With the eCommerce phenomenon turning traditional retail on its head, a property company has indicated the real gain of the proposed merger could be in combined warehouse portfolio, as opposed to retail units.

Len Rosso, head of industrial & logistics at Colliers International said: “The integration of Sainsbury’s and Asda’s respective industrial infrastructures across the country will not only achieve significant economies of scale, and therefore big savings, but there is also a great opportunity to reduce their supply chain costs.

“The phenomenal growth of industrial market in the last few years as a result of eCommerce means their large warehouse portfolios could be worth more than their retail units, providing real cash benefits. With industrial yields at historic lows, these assets could provide better returns to investors than their shops.”

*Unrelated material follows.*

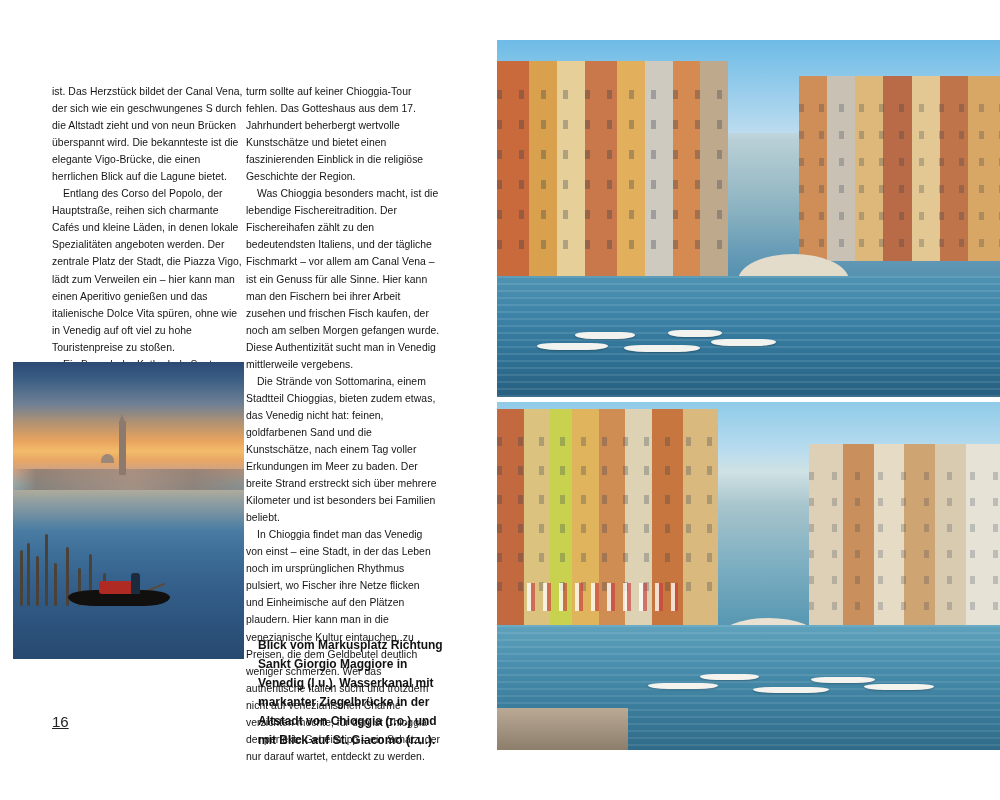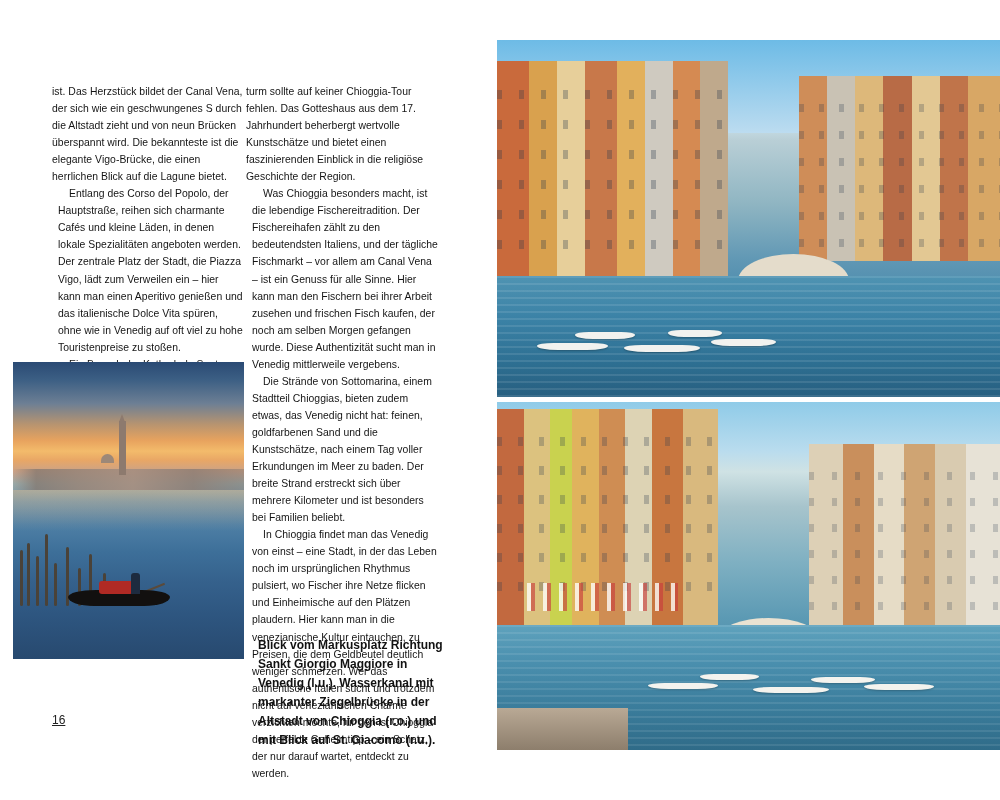"Entlang des Corso del Popolo," .col p + p { margin-left: 6px -> none }
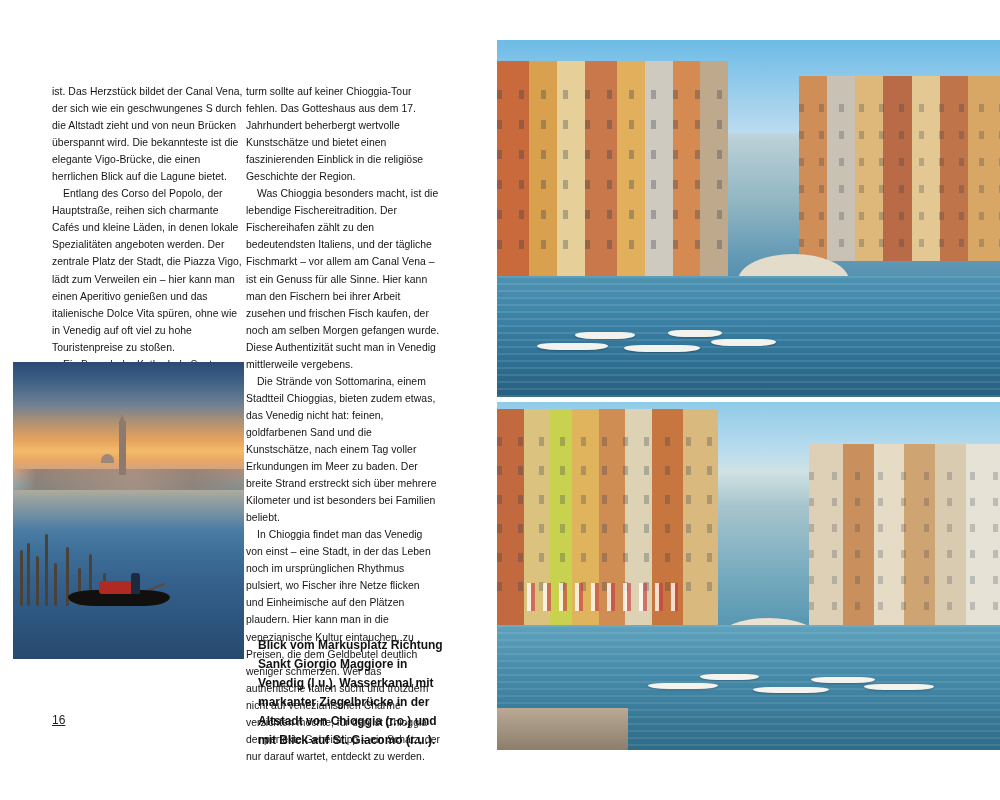"16" .folio { font-size: 12px -> 15px }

Sainsbury and Walmart have agreed terms in relation to a proposed combination of Sainsbury's and Asda.

The combination will result in Walmart holding 42% of the issued share capital of the Combined Business and receiving £2.975 billion of cash (subject to customary completion adjustments), valuing Asda at approximately £7.3 billion on a debt-free, cash-free and pension-free basis. At the time of completion of the Combination, Walmart will not hold more than 29.9% of the total voting rights in the Combined Business.

The Combination will create one of the UK’s leading grocery, general merchandise and clothing retail groups, with combined revenues of c.£51 billion for 2017.